Through the 1990s, Australia’s major banks were trying to improve their cost-income ratios, which led to branches closing and staffing being reduced.
Rupanyup had gone from having three bank branches to none in the space of a few years.
Residents knew they wanted to maintain banking services in town. So they banded together with Minyip people to create Australia’s first community bank.
Two decades later, about 320 Australian communities have followed their lead.
The Rupanyup/Minyip Community Bank celebrated its 20th birthday this week.
Rupanyup farmer and businessman David Matthews was the inaugural chairman of the two towns’ community finance group.
“Our communities felt that if we didn’t have face-to-face banking, people would go to major regional areas for banking, and in turn their shopping,” he said.
“At the time, there was a group called Wimmera 2020.
“One of the group members heard then-Bendigo and Adelaide Bank managing director Rob Hunt on regional radio saying he thought there was a way to replace banking services in these towns where branches had shut.
“Rob had worked in the Wimmera as a young banker, and felt there was enough wealth to sustain a banking service here.
“We invited him to a meeting, and talked about the concept of partnering with community. We knew we were too small to make it work on our own, so Rupanyup and Minyip joined forces.
“In late 1997 we agreed to have a crack at it. We were the pilot for the community bank model.”
Minyip’s branch opened first, followed by Rupanyup’s shortly after.
Mr Matthews said the result was immensely pleasing.
“We had plenty of people who thought it wouldn't work, so it’s very satisfying to see how well it’s going,” he said. “To look at the 322 community banks across Australia and the fact they will have generated more than $200-million in profits back into their communities by the end of this year is amazing.
“In Rupanyup and Minyip we’ve seen $1 million in direct profits, but that doesn’t take into account the money you spend locally through staffing.

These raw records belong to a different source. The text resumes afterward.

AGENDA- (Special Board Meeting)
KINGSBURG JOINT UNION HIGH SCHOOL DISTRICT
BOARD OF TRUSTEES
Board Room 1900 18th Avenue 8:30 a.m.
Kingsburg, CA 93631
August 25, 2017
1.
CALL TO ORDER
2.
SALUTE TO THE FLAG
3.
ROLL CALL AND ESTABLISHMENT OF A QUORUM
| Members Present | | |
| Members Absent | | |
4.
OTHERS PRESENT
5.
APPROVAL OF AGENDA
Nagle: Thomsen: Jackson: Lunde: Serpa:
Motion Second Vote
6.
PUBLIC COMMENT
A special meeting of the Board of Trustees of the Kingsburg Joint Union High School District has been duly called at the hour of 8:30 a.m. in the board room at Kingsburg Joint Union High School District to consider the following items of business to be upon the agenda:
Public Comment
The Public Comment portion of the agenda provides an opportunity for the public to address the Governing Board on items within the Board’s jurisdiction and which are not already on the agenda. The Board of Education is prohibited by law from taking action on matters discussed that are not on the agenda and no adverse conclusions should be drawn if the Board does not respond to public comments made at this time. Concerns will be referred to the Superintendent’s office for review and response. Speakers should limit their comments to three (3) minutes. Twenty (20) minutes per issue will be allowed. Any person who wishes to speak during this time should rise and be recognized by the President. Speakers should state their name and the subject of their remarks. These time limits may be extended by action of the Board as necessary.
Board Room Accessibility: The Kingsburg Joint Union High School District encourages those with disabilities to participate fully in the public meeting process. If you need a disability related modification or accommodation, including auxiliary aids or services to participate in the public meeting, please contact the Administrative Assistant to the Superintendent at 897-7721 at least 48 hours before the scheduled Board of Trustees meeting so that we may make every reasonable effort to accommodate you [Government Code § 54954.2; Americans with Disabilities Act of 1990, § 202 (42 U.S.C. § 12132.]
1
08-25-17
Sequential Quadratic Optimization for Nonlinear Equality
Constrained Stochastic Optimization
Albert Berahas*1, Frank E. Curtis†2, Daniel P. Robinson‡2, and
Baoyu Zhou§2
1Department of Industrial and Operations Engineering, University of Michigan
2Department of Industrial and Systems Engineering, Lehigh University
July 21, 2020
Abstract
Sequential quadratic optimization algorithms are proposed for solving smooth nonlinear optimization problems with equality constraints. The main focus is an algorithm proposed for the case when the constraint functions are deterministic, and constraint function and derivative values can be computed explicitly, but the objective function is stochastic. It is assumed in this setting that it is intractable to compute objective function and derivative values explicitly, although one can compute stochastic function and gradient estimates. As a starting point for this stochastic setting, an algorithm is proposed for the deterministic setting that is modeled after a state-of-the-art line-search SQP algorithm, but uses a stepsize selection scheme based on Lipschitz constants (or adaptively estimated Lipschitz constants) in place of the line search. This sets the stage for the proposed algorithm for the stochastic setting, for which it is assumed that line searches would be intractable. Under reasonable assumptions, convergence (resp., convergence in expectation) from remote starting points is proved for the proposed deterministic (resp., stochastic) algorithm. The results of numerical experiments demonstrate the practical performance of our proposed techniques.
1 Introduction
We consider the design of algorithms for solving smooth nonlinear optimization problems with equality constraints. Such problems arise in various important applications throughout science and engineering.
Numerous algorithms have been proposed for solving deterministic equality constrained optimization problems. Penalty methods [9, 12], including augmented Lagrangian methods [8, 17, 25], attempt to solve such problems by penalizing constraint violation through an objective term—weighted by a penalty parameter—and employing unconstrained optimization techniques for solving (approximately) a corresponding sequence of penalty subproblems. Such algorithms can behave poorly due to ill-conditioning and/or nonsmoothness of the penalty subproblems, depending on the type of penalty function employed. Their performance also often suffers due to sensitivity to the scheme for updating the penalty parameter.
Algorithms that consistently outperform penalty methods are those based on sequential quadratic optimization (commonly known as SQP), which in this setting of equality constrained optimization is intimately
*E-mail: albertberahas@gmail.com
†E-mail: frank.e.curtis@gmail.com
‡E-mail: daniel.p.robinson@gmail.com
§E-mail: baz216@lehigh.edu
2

“The other piece it doesn't count is leverage. For example, the bank put in $150,000 for a community centre in Rupanyup, which led to a $750,000 development.
“The powerful piece for me is that this model flips the way we think about our problems.
“We used to have protest meetings in the town; now we have planning meetings.
“We identify a problem, talk about solutions, and then we can go to governments for support and say, ‘By the way – we'll help do this'. It changes the conversation completely.”